The German psychiatrist Gisela Pankow was impressively adept at intuiting, at a visceral level, and empathically relating to, the experience of her seriously psychotic patients. And her case studies show that, as a clinician, she was able to help many of them find a considerable measure of solace... Her key insight was that, fundamentally, what they laboured under was a distorted perception of their own bodies. They experienced themselves as cleaved, incomplete, disconnected. For her, their hallucinations and their warped perception of the world was merely the consequence of this fateful primary disjointedness: they struggled to discern a clear limit between inside and outside; they reported feeling fragmented - with limbs, organs, whole sections of themselves somehow experienced as free-floating, riven from the rest -, their parts failing to add up to a cohesive whole.

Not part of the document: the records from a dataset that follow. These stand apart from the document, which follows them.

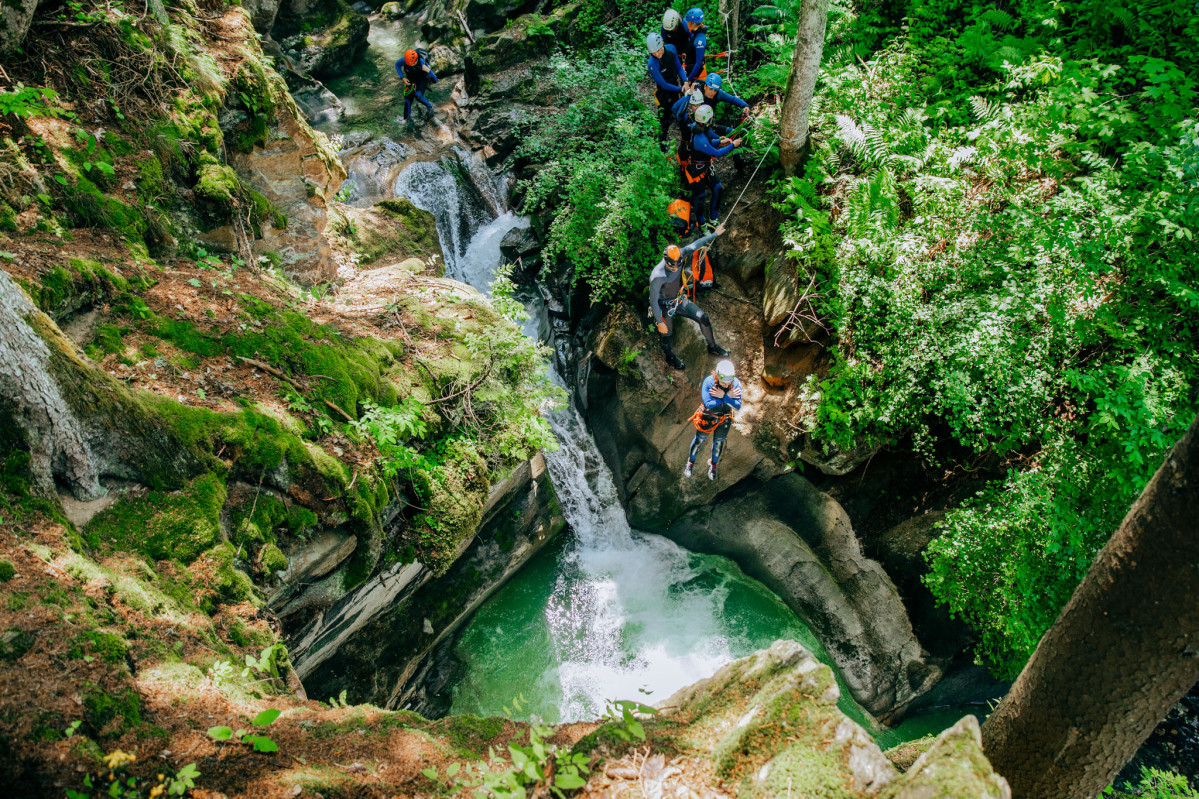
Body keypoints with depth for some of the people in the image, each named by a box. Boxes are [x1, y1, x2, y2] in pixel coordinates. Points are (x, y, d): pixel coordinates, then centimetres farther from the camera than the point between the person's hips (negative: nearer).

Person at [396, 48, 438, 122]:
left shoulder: (422, 63, -35)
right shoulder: (404, 60, -27)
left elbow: (435, 80, -33)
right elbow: (397, 65, 0)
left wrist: (428, 71, -52)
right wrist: (403, 78, -10)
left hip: (422, 80, -3)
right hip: (411, 80, 3)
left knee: (418, 96, -30)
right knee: (407, 101, 0)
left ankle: (429, 107, 0)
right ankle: (405, 119, 22)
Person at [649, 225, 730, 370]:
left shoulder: (679, 256, -19)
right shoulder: (657, 276, -36)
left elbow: (695, 245, -3)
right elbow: (653, 301, -28)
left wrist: (715, 234, 7)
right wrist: (660, 322, -23)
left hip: (679, 300, 6)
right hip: (665, 307, -6)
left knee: (703, 319, 5)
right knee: (666, 336, 10)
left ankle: (712, 347, 30)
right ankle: (670, 357, 44)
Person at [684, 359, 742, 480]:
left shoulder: (735, 383, -25)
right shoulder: (709, 381, -33)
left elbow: (738, 406, -27)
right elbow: (708, 404, -36)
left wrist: (723, 396, -40)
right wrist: (728, 397, -37)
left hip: (724, 418, 2)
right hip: (708, 416, -2)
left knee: (718, 443, 20)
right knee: (699, 440, 16)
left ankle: (713, 465, 48)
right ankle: (690, 463, 43)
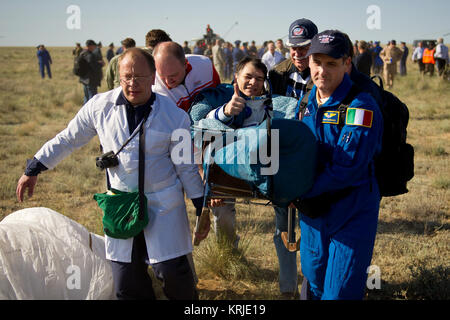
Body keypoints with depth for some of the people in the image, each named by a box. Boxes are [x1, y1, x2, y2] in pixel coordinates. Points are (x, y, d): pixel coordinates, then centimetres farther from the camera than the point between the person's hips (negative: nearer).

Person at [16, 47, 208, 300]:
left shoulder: (174, 116, -8)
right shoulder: (100, 106, -3)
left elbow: (186, 167, 0)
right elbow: (68, 140, 10)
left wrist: (202, 209, -1)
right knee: (126, 286, 4)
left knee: (171, 271, -8)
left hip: (164, 205, -2)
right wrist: (33, 170, 12)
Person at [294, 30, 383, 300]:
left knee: (340, 292, -1)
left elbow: (346, 169, -24)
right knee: (314, 285, 19)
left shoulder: (361, 107, -19)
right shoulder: (307, 101, 4)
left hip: (352, 213, -6)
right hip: (313, 209, 6)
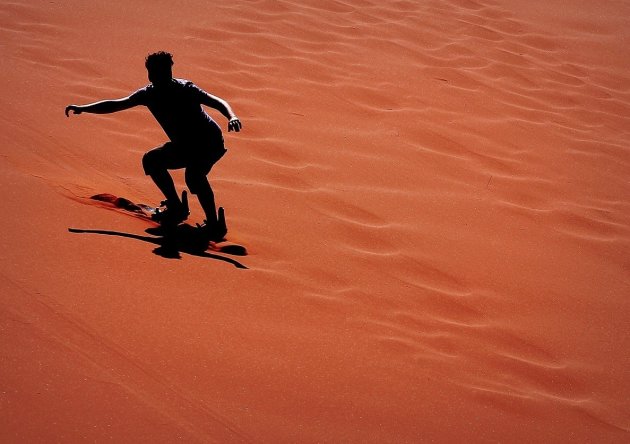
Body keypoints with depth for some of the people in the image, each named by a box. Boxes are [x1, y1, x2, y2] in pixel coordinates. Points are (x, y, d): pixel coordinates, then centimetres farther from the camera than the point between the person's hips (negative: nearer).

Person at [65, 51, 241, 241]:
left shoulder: (184, 88, -20)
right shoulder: (148, 93, -5)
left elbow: (217, 102, -25)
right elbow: (116, 105, 1)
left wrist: (231, 117, -46)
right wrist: (82, 108, -6)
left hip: (210, 141, -8)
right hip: (183, 145, 8)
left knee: (194, 175, -32)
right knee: (151, 161, 10)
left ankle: (214, 224, -24)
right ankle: (176, 207, 21)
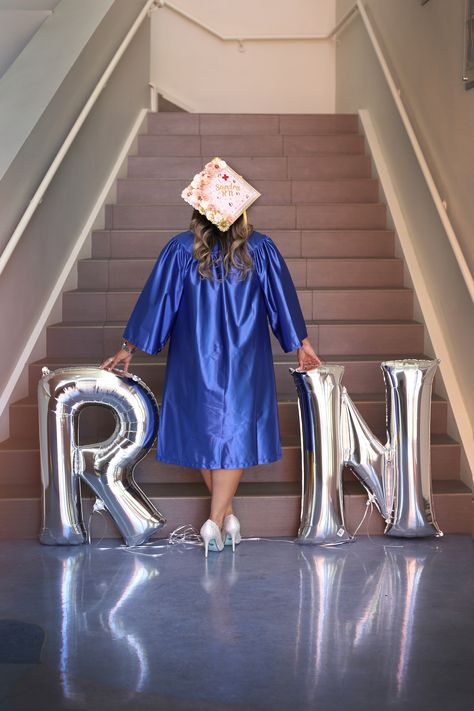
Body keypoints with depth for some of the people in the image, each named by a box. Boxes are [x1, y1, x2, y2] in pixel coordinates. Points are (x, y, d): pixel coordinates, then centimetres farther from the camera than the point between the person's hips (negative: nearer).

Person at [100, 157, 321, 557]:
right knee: (235, 432, 5)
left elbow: (155, 300, -3)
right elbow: (284, 299, 2)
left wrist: (129, 348, 6)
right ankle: (217, 520, -6)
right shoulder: (261, 250, -5)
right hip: (244, 362, 0)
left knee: (205, 431, 12)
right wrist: (302, 344, 14)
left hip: (195, 362, 0)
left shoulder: (181, 251, -7)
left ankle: (227, 515, 17)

And because of this confusion, of this absence of distinct boundaries, all sorts of wild, alarming affects were let loose: anxiety, despair, dread, fury, the feeling of dissolution, of depersonalization, of annihilation… Haphazardly, unfettered emotions seemed to surge through the outlandish bodily wasteland that was their awkward abode - with its alternations of arbitrary concentrations and absences, its erratic tensions, its asperities, its adherences, its discontinuities.
As a psychoanalyst, she thought that her patients’ predicament must be the result of some profound developmental mishap - of a trauma, of a deep disconnection to the mother (or other primary caretaker) in early childhood. In the context of the treatment, she had both children and adult patients use plasticine to express themselves, to help them explore and integrate the relevant, very primal layers of experience. She made a space for wordless forms, so that raw, inchoate psychological flotsam, which until then had been unable to surface and find expression, might now be revealed and made available to interpretation and assimilation. In this way she could encounter her patients at the place from where she was convinced the trouble must stem: the shadowy depths of their early vital misadventure. The suffering infant had had no words with which to get a handle on experience, and something had halted its normal progression to a fully integrated subjective sense of selfhood, condemning it instead to estrangement, dissociation, and repetition - its trauma not so much repressed as unassimilated and inarticulately entombed in the unconscious.
There is something of the miraculous in her accounts: an uncanny quality, which might invite caution… But somehow I don’t doubt she really did possess the extraordinary capacity she claims, to reconnect very broken souls with the fullness of life.